Debugging Webhooks in EmailEngine

Debugging Webhooks in EmailEngine

Webhooks are the mechanism EmailEngine uses to push account and message events to your application in real time. If you are not receiving the expected notifications, follow the diagnostic flow below to identify the bottleneck.

1. Prove that EmailEngine can reach an external endpoint

Start with the simplest external listener so you can observe the raw HTTP requests.

Example listener
https://webhook.site/ gives you a temporary URL and a live log of incoming requests.
Postal Systems OÜ is not affiliated with webhook.site; we mention it only as a convenient example.
Any comparable service—e.g. requestbin.com, pipelines.dev, or a self‑hosted ngrok tunnel—works just as well.
  1. Open your chosen listener and copy the unique callback URL.
  2. In EmailEngine open Configuration → Webhooks.
  3. Tick Enable webhooks, paste the URL into Webhook URL, select All events, and save.

If you trigger any event now, the listener page should show a POST request from EmailEngine. If nothing appears, the problem is network level (firewall, proxy, DNS) or a typo in the URL—fix this before proceeding.

2. Preserve failed webhook attempts for inspection

By default EmailEngine discards completed and failed jobs immediately, which hides useful error context.

  1. Go to Configuration → Service and set Completed/failed queue entries to keep to 100 (or any non‑zero value).
  2. Open Tools → Bull Board → Webhooks queue.
    • Delayed tab – jobs that failed but will be retried automatically.
    • Failed tab – jobs that exceeded the retry limit.

Open a job to see the full error stack, headers, and payload that EmailEngine sent. This usually reveals TLS errors, 4xx/5xx responses from your server, or JSON parse failures.

3. Verify that the event itself exists

Add a fresh mailbox to EmailEngine and wait until its status is connected. The listener should immediately receive an Account initialized event. If you see it, outbound delivery is working.

Next, send an email from an external mailbox to the new account. Within 10‑60 s you should receive a New message webhook. If not, continue below.

3.1 Is the message in the mailbox at all?

Log in with a regular mail client.
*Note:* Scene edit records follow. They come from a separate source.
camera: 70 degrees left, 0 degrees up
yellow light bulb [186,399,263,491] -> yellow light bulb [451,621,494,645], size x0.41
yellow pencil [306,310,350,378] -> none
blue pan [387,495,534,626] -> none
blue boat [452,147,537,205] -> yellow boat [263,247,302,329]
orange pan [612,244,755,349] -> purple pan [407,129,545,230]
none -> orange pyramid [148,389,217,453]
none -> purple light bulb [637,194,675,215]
If the message landed in Spam or Other folders, EmailEngine will still detect it, but this quick check rules out delivery issues.

3.2 Can EmailEngine see the message?

Run an API request against your EmailEngine to list messages in the INBOX folder.
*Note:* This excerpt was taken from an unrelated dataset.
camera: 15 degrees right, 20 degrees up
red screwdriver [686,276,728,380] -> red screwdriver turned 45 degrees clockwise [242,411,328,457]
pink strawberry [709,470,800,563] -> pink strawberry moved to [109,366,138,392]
curl "https://EMAILENGINE.HOST/v1/account/ACCOUNT_ID/messages?path=INBOX&pageSize=5" \
  -H "Authorization: Bearer ACCESS_TOKEN"

Edit EMAILENGINE.HOST, ACCOUNT_ID and ACCESS_TOKEN values

If the received message is missing from the JSON response, the account credentials point to a different mailbox (common with shared accounts) or the OAuth token lacks scope.
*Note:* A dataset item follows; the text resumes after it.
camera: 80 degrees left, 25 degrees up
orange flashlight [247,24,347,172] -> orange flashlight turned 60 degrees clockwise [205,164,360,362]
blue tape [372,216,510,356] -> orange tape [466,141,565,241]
4. Special requirements for OAuth2 backends

When Base scopes is API (Gmail API or MS Graph) instead of IMAP, EmailEngine relies on provider‑specific push channels.

4.1 Gmail API + Cloud Pub/Sub

Open Configuration → OAuth2, choose the Gmail OAuth app, and scroll to Cloud Pub/Sub configuration. All three items—Topic, Subscription, Gmail bindings—must show Created in green. Anything else means the Google Cloud service account is missing IAM roles or the Pub/Sub API is disabled.

4.2 MS Graph API subscriptions

Open Email Accounts, select the failing account, and scroll to Change subscription. The status must be Created and the expiration timestamp must be in the future. If not, ensure the Azure app has Mail.Read and offline_access scopes and that incoming notifications can reach your EmailEngine host.

5. Recap

  • No request at the listener? Check network path and ensure EmailEngine is allowed to reach the URL.
  • Job in Failed tab? Inspect the stack trace for HTTP/TLS problems.
  • Message not visible via API? Verify mailbox credentials and OAuth scopes.
  • Using Gmail/MS Graph? Confirm Pub/Sub or Graph subscription set‑up.

Working through the steps above in order narrows the fault domain quickly and gets your integration back to real‑time status updates.